Sforzato di Valtellina

Controlled and Warranted Designation of Origin

The name FIORI di SPARTA” is a tribute to the eponymous association of disabled youths based at the company.


The origin (the vine, the grape)

Nebbiolo – chiavennasca vines are selected; in virtue of their exposure and position, they benefit from special temperature range conditions, giving rise to thicker-skinned grapes. This characteristic is essential for a better and more gradual raisining process.

Vines are constantly monitored during the entire bunch development period, particularly centred around managing the ratio between grape quantity and leaf foliage. Upon veraison, if necessary partial thinning and/or the pruning of grape bunches is carried out.

Once ripe (by around the 5th-10th-15th October, varies according to year), grapes are harvested by selecting impeccably healthy bunches with the best conformation.

Grape bunches are then placed directly into crates in a single layer before being moved to special grape drying facilities. Here the bunches undergo further selection and any broken or imperfectly developed grapes are removed; bunches are spaced out to favour the circulation of ventilation.

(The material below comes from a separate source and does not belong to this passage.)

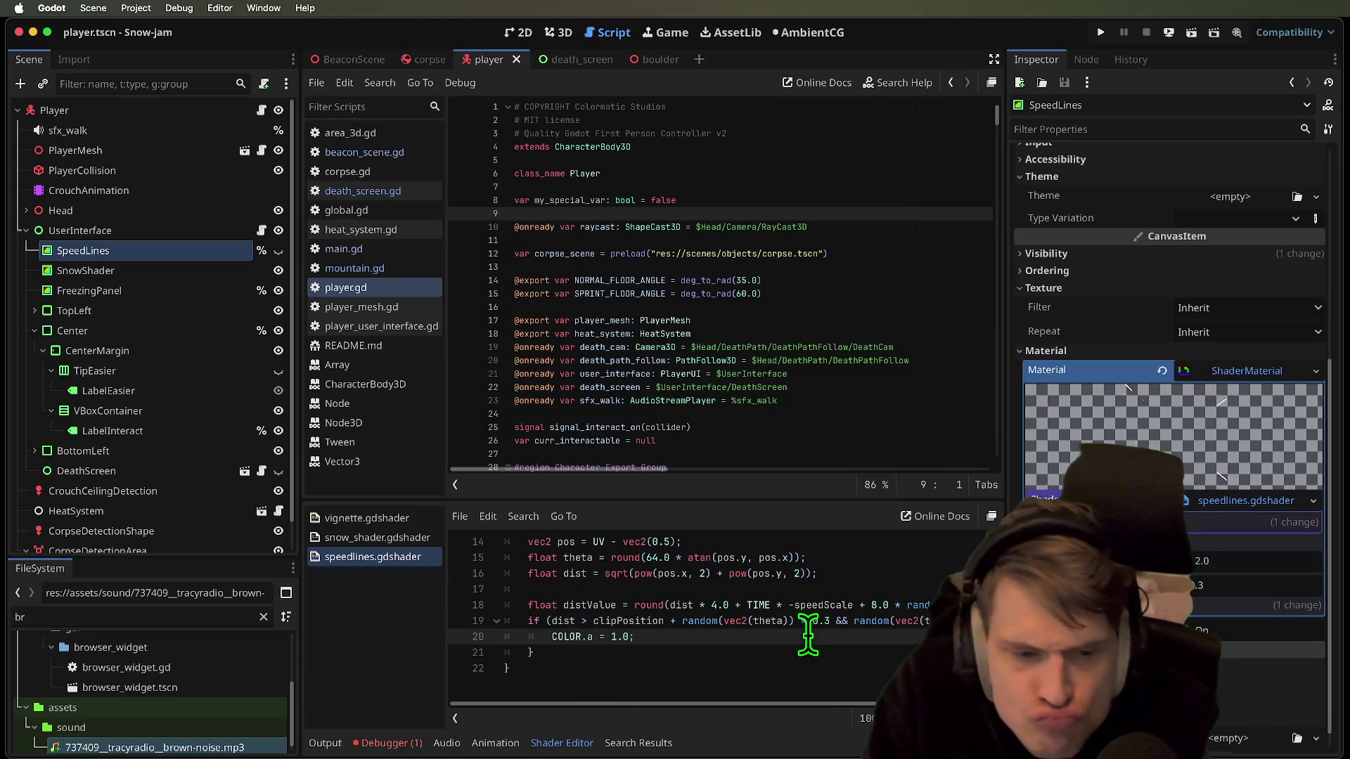
pyautogui.press('Left')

Autumn nights bring the first cold spells, accompanied by a low degree of humidity. These are optimal conditions for the start of dehydration (raisining).

Over the next 90/110 days, from October to December or even January, the Sforzato grapes are left to rest in natural and spontaneous climatic conditions which in Tirano are characterised by frequent ventilation, a low degree of humidity and occasionally very bitter nights.


The Cellar

After raisining, the grapes appear dehydrated (deflated), due to the loss of approximately 35%-40% of their water content, with a high concentration of aromas and grape sugars.

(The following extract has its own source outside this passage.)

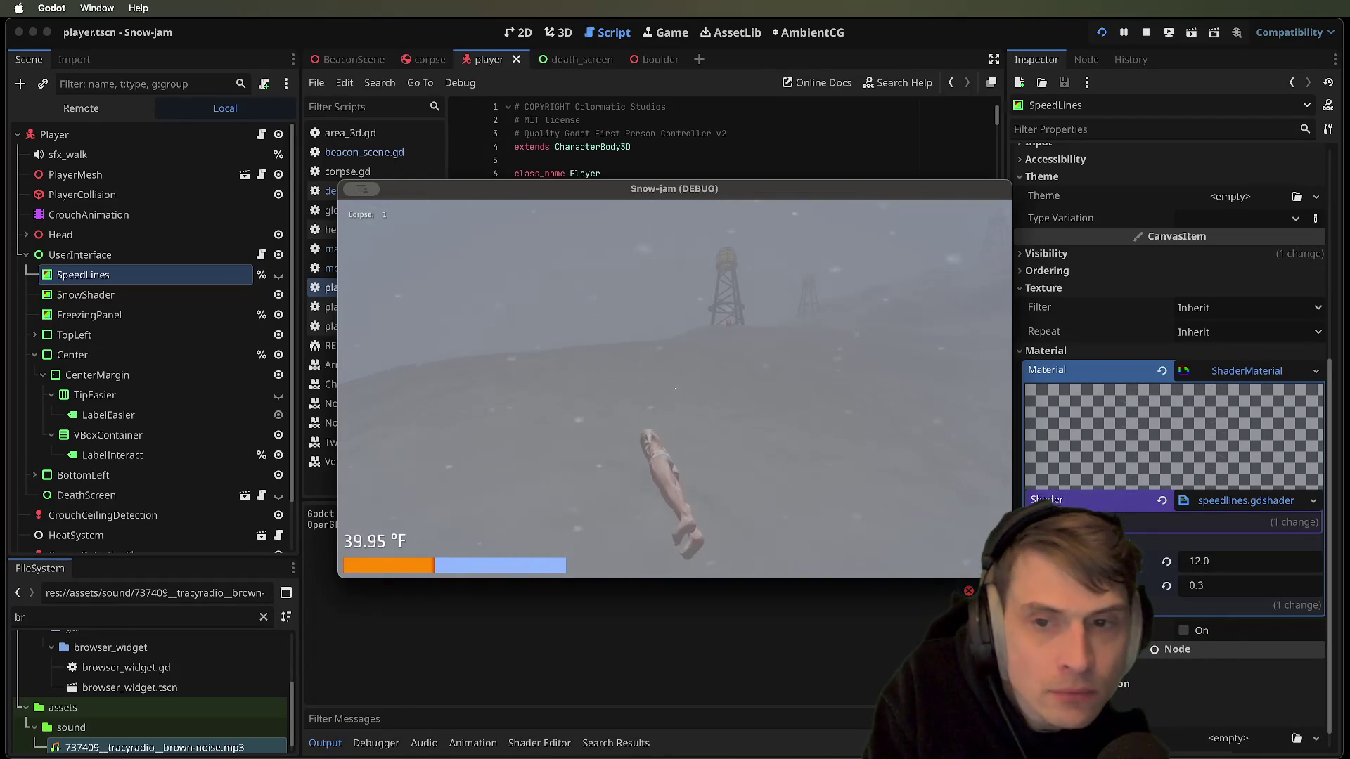
pyautogui.press('w')
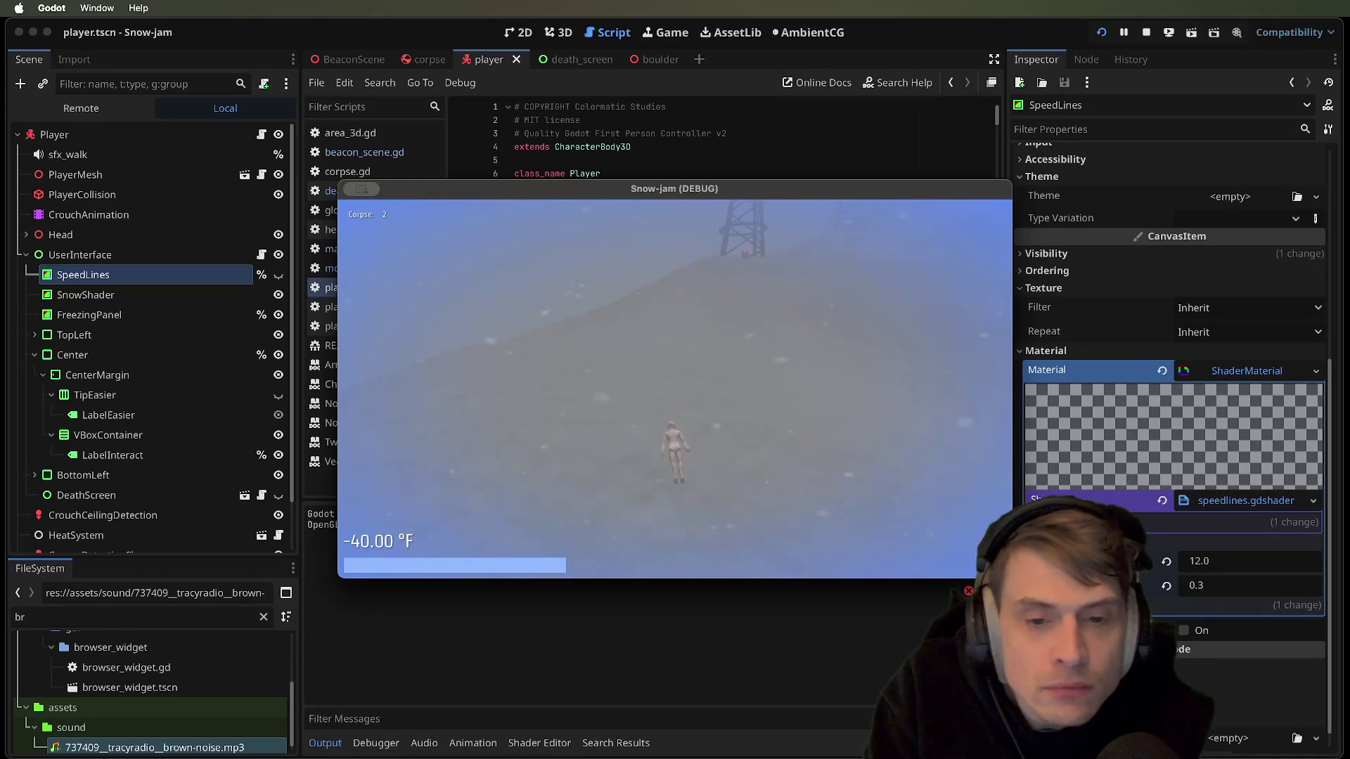
pyautogui.press('w')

The time is ripe for pressing: grapes are separated from the stalk and pressed to obtain an extremely dense and cool must, as storage over winter considerably lowers grape temperature.

This must is placed in vats and the alcoholic fermentation process slowly beings, in many cases lasting several weeks. During fermentation, all sugars concentrated in the grapes are turned into alcohol, resulting in a structured and full wine, rich in aromas and extracts.

It is presumed that these are the qualities which inspired the name “sforzato”: transformed into something robust and powerful.

The wine has been created however despite being impressive, it is still somewhat coarse and rustic. Therefore it requires the right amount of time for respectful and patient rest. This operation is completed with suitable ageing in barrels and oak barriques, at a constant temperature and over a length of time which varies according to the strength of the year’s harvest, between 18 to 30 months.

After a further 6-8 months of ageing in the bottle, it is now ready to be savoured.


In the glass

Heavenly, warm and enveloping (alcohol content is always almost 15% vol.).

Bright ruby red in colour, with intense perfumes in which ripe blackberry, cherries in spirit and hints of prunes prevail. On the palate it is extremely soft, dry, structured and full of character, with a slight hint of toasted and chocolate notes.

An aristocratic and refined wine, also for contemplation, perfect served with roast meats and noble game.



A wine which in virtue of its origin and constitution, can withstand even long periods of ageing in the bottle, up to  15 years. However if destined for serving with food, it optimally expresses itself with 6-10 years of ageing.

Lengthier periods of ageing make it suitable for serving alone, or with shards of seasoned cheeses.